▸ **How to complete this task**: Can you quote the lines below exactly, starting at the line with "室。西安四叶草生物科技有限公司是一家集各类天然植" and going through the last one?
====
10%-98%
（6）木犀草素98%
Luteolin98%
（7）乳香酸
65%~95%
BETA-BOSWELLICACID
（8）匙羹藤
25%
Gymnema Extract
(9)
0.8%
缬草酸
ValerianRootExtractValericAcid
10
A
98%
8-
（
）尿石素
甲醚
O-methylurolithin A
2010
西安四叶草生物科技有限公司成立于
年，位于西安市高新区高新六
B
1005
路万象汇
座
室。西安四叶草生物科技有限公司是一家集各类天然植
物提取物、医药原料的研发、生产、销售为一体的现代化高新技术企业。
====
▸ **Solution**:
室。西安四叶草生物科技有限公司是一家集各类天然植
物提取物、医药原料的研发、生产、销售为一体的现代化高新技术企业。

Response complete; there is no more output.